EU Wants to Build Its Own DNS Infrastructure With Built-in Filtering Capabilities
The European Union is interested in building its own recursive DNS service that will be made available to EU institutions and the general public for free.
The proposed service, named DNS4EU, is currently in a project planning phase, and the EU is looking for partners to help build a sprawling infrastructure to serve all its current 27 member states.
EU officials said they started looking into an EU-based centrally-managed DNS service after observing consolidation in the DNS market around a small handful of non-EU operators.
“The deployment of DNS4EU aims to address such consolidation of DNS resolution in the hands of few companies, which renders the resolution process itself vulnerable in case of significant events affecting one major provider,” officials said in the DNS4EU infrastructure project revealed last week.
But EU officials said that other factors also played a role in their decision to build DNS4EU, including cybersecurity and data privacy.
DNS4EU to include powerful filtering capabilities
The EU said that DNS4EU would come with built-in filtering capabilities that will be able to block DNS name resolutions for bad domains, such as those hosting malware, phishing sites, or other cybersecurity threats.
This filtering capability would be built using threat intelligence feeds provided by trusted partners, such as national CERT teams, and could be used to defend organizations across Europe from common malicious threats.
It is unclear if DNS4EU usage would be mandatory for all EU or national government organizations, but if so, it would grant organizations like CERT-EU more power and the agility it needs to block cyber-attacks as soon as they are detected.
In addition, EU officials also want to use DNS4EU’s filtering system to also block access to other types of prohibited content, which they say could be done based on court orders. While officials didn’t go into details, this most likely refers to domains showing child sexual abuse materials and copyright-infringing (pirated) content.
The EU said the proposed DNS4EU system would also have to comply with all data processing laws, such as the GDPR, ensure that domain name resolution data is processed in Europe, and prohibit the sale or monetization of any personal data.
As for the technical details, DNS4EU would also have to support all modern DNS standards and technologies, such as DNSSEC, DoT, DoH, and also be IPv6 compliant.
Once launched, officials said the service would be available to anyone, including the private sector and home consumers, and not just for public institutions.
The company or companies that will be selected to build DNS4EU will also be tasked with creating and running a website with instructions on how users could modify their devices’ DNS settings to use DNS4EU servers for name resolutions.

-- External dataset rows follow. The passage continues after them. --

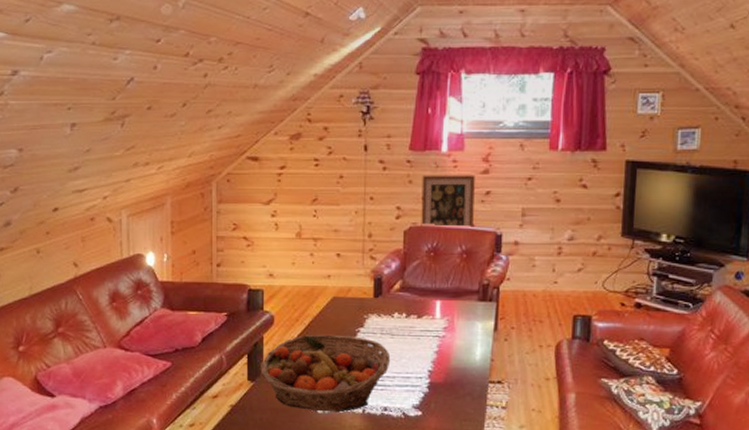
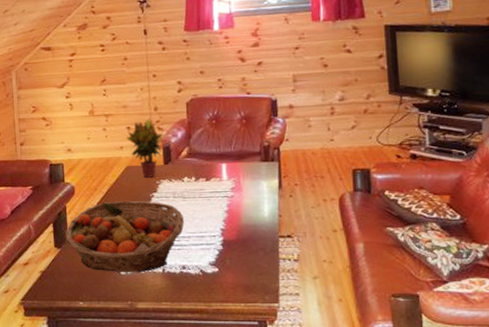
potted plant: none [335,245,375,311] -> present [126,118,164,178]
wall art: present [421,175,475,227] -> none [198,48,249,98]

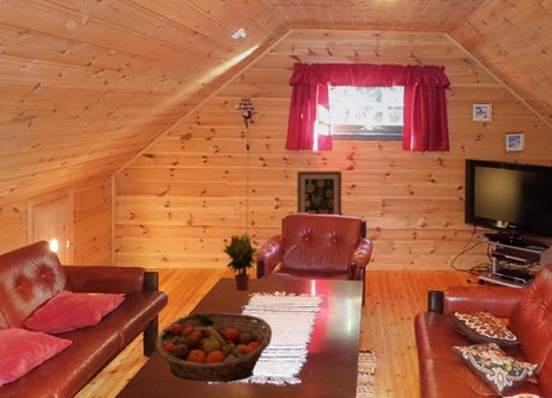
wall art: none [198,48,249,98] -> present [297,170,342,215]

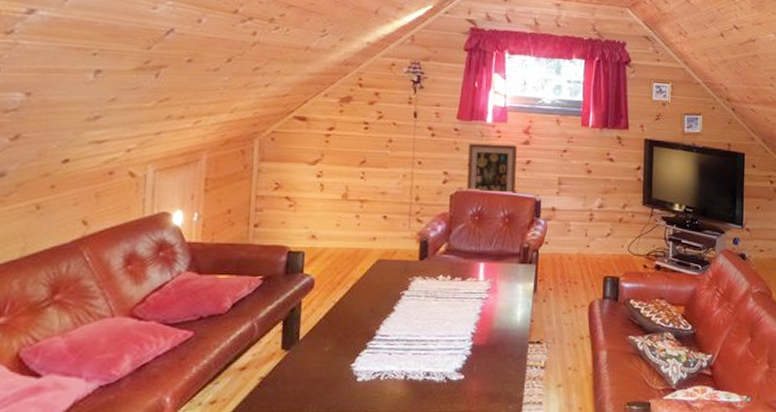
fruit basket: present [156,312,273,383] -> none [296,298,435,380]
potted plant: present [223,232,258,290] -> none [381,208,421,273]

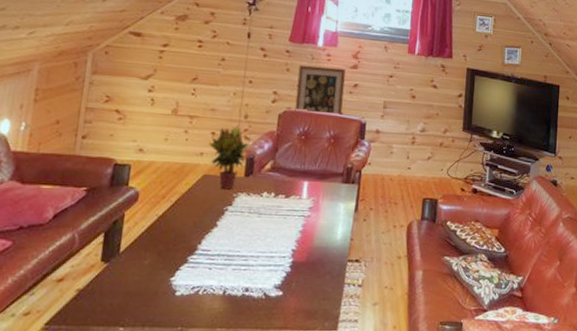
potted plant: none [381,208,421,273] -> present [209,125,249,189]

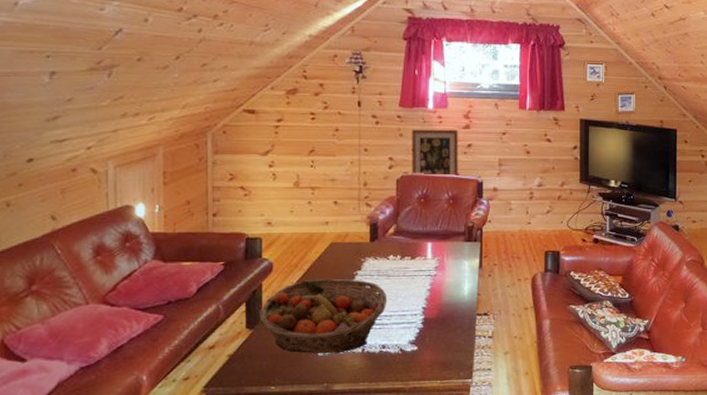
fruit basket: none [116,212,257,295] -> present [259,278,387,354]
potted plant: present [209,125,249,189] -> none [333,193,371,255]

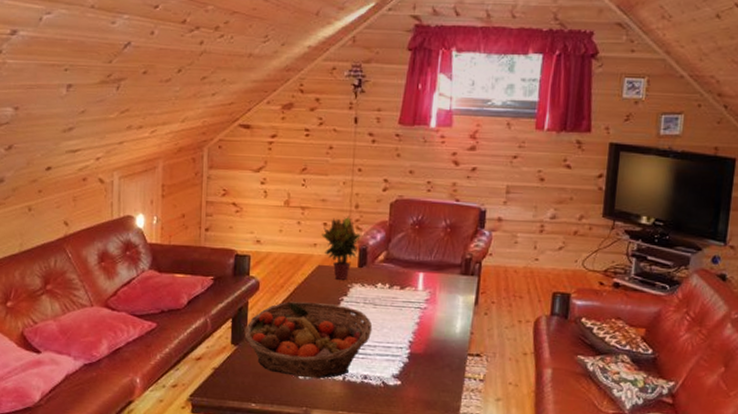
potted plant: none [333,193,371,255] -> present [322,216,361,280]
wall art: present [411,129,458,176] -> none [407,149,462,201]

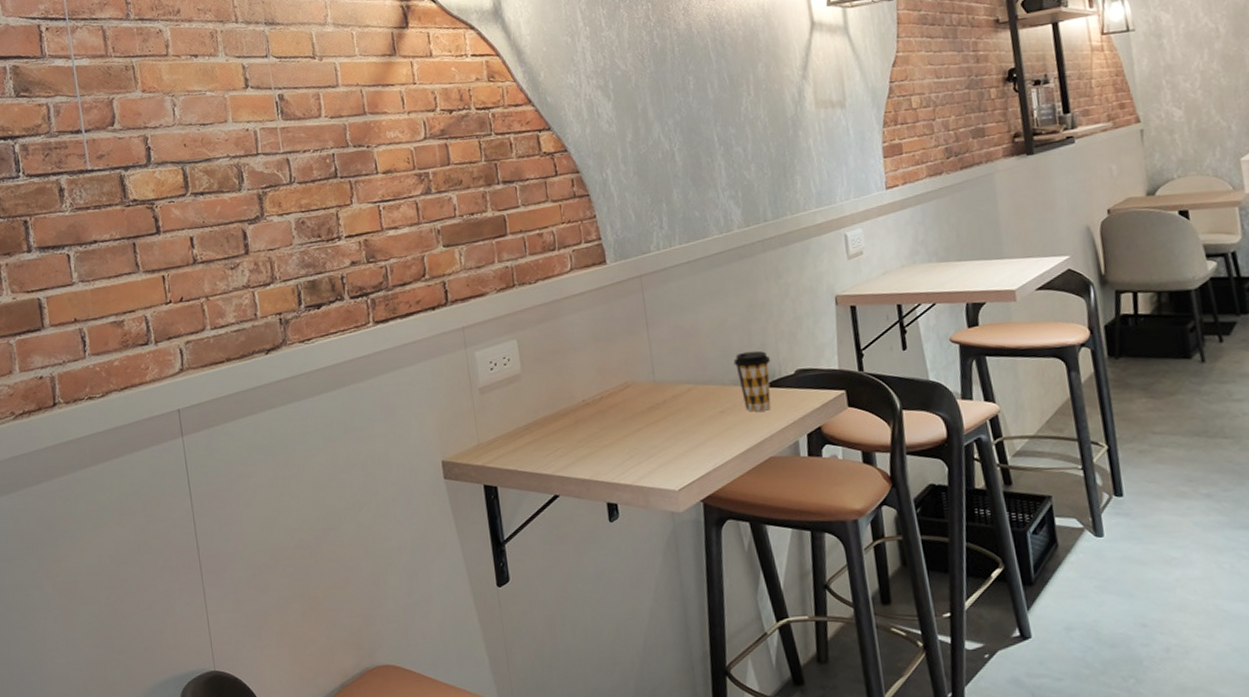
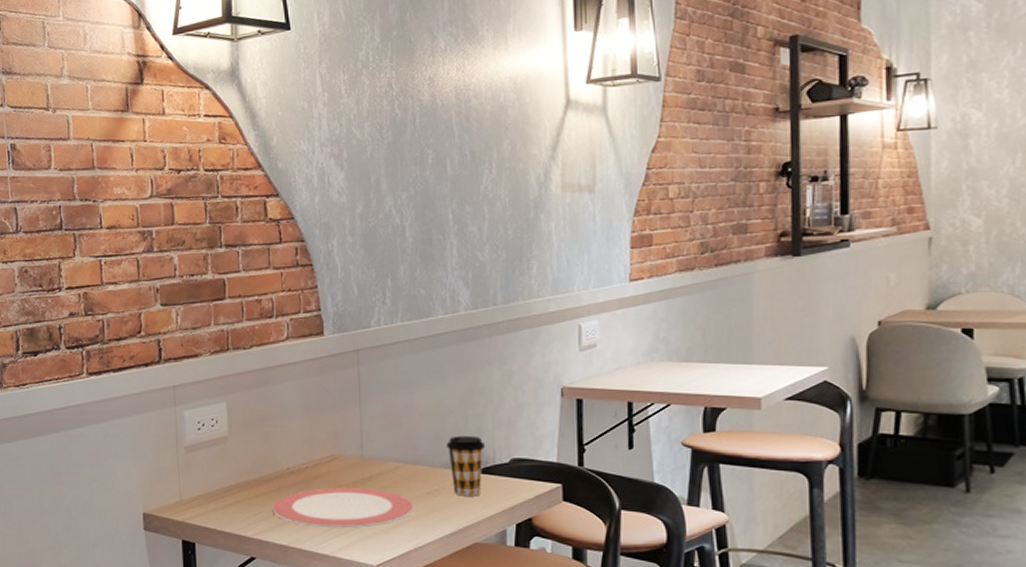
plate: none [570,412,709,458] -> present [271,487,413,529]

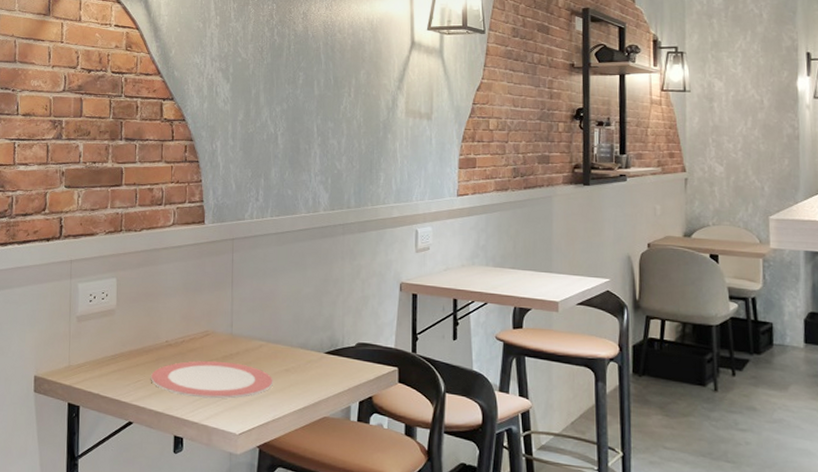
coffee cup: present [446,435,486,497] -> none [303,320,337,375]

Commendable effort, but success will depend on many factors
“I think this is a necessary initiative within a strategy of digital sovereignty: Europeans should have the readily available option of a free EU-based public resolver, as an alternative to Google’s current dominant service and other similar non-EU ones,” Vittorio Bertola, Head of Policy & Innovation at Open-Xchange, a company that provides email and DNS services, told The Record in an email today.
“Should Google’s service become unavailable in Europe for any reason, those who currently use it should find an immediate replacement; moreover, given the CLOUD Act and the recent rulings on EU-US data export, using any service owned by a non-EU conglomerate is becoming impossible in GDPR compliance terms for many companies and especially public institutions,” Bertola added.
“The mere existence of an effective alternative would already be an important achievement and a safety net for Europe, even if most users ordinarily continued to use other services.”
However, Bertola also questions how DNS4EU will sustain itself in the long run, as the service has been prohibited from monetizing any of its users’ data, nor will European network operators have any incentives for promoting the service, as it would be eventually cutting out a part of their profits.
“Another important topic will be that of compliance. Global resolvers claim not to be subject to any national blocking orders in Europe (e.g. against Pirate Bay or SciHub); in fact, being able to access illegal websites is one of the strongest drivers for users to drop their local ISP’s resolver and move to a foreign global service,” Bertola said.
“A European service won’t be able to ignore the issue, though,” he said.
“All in all, the effort by the Commission is commendable and many players will definitely consider bidding, but whether they will actually do so and whether this will be able to produce a change in the long term will depend on several factors that have still to be understood.”